→ **EXTRACTED TEXT**:
--- start ---

Droughts - Pre-Processing¶

In this notebook, I will be going over the preprocessing steps needed before starting the experiments. I will include the following steps:

Load Data
Select California
Fill NANs
Smoothing of the VOD signal (savgol filter)
Removing the climatology
Select drought years and non-drought years
Extract density cubes

Code¶

import sys, os
cwd = os.getcwd()
sys.path.insert(0, f'{cwd}/../../')
sys.path.insert(0, '/home/emmanuel/code/py_esdc')


import xarray as xr
import pandas as pd
import numpy as np

# drought tools
from src.data.drought.loader import DataLoader
from src.features.drought.build_features import (
    get_cali_geometry,
    mask_datacube,
    smooth_vod_signal,
    remove_climatology
)
from src.visualization.drought.analysis import plot_mean_time

# esdc tools
from esdc.subset import select_pixel
from esdc.shape import ShapeFileExtract, rasterize
from esdc.transform import DensityCubes

import matplotlib.pyplot as plt
import cartopy
import cartopy.crs as ccrs
plt.style.use(['fivethirtyeight', 'seaborn-poster'])
%matplotlib inline

%load_ext autoreload
%autoreload 2

[autoreload of src.features.drought.build_features failed: Traceback (most recent call last):
  File "/home/emmanuel/.conda/envs/2019_rbig_ad/lib/python3.6/site-packages/IPython/extensions/autoreload.py", line 245, in check
    superreload(m, reload, self.old_objects)
  File "/home/emmanuel/.conda/envs/2019_rbig_ad/lib/python3.6/site-packages/IPython/extensions/autoreload.py", line 434, in superreload
    module = reload(module)
  File "/home/emmanuel/.conda/envs/2019_rbig_ad/lib/python3.6/imp.py", line 315, in reload
    return importlib.reload(module)
  File "/home/emmanuel/.conda/envs/2019_rbig_ad/lib/python3.6/importlib/__init__.py", line 166, in reload
    _bootstrap._exec(spec, module)

--- end ---

→ **RECORDS**:
--- start ---

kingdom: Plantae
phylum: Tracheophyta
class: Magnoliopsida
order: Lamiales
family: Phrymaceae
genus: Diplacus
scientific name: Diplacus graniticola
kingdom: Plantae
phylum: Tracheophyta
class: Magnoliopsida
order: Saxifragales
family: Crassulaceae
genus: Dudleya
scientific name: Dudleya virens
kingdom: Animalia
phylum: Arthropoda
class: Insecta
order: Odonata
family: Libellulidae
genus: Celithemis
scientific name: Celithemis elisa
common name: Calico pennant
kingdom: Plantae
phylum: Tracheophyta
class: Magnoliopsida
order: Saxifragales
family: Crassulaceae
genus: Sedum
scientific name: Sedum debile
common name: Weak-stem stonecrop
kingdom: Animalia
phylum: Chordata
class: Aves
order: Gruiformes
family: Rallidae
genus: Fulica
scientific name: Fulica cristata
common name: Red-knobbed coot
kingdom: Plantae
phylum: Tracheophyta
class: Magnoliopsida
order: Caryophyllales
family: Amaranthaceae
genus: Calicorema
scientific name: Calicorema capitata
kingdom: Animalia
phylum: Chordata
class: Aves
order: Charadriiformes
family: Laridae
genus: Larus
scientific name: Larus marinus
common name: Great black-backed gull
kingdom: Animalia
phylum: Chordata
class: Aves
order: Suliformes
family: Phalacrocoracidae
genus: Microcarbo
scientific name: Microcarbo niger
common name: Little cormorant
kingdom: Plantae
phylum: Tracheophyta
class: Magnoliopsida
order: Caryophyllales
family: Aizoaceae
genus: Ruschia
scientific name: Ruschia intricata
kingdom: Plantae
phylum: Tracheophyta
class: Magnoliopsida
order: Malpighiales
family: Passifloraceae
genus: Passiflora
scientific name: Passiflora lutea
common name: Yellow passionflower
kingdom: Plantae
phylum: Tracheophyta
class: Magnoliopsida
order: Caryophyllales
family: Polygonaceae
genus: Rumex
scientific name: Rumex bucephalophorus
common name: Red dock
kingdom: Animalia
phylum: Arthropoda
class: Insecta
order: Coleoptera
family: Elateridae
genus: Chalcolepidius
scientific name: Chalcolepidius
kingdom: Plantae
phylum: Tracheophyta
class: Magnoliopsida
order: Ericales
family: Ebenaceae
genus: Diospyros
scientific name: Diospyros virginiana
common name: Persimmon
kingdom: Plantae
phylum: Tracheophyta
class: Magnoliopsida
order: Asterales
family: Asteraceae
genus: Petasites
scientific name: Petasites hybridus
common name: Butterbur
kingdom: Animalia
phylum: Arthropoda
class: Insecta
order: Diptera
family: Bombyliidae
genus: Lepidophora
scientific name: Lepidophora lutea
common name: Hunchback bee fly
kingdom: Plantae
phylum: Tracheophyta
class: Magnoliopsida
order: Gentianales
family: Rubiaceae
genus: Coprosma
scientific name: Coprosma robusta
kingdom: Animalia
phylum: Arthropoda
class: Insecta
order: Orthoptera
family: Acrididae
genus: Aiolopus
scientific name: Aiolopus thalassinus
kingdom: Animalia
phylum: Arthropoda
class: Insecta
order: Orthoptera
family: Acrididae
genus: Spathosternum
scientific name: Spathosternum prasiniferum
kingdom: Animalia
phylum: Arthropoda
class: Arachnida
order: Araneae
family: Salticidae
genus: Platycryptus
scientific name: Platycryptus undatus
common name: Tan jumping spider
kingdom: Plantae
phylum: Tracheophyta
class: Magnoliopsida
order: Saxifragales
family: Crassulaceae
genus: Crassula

--- end ---

→ **TASK INSTRUCTIONS**:
**A.** Answer these questions about the drought preprocessing notebook:
(i) Which filter is named for smoothing the VOD signal?
(ii) From which module is DensityCubes imported?
(iii) Which two styles are passed to plt.style.use?
**B.** List every preprocessing step that the drought preprocessing notebook says it will include.
The rows have no role in this work.

→ **WORKED ANSWERS**:
**A.**
(i) The savgol filter.
(ii) esdc.transform
(iii) 'fivethirtyeight' and 'seaborn-poster'

**B.**
- Load Data
- Select California
- Fill NANs
- Smoothing of the VOD signal (savgol filter)
- Removing the climatology
- Select drought years and non-drought years
- Extract density cubes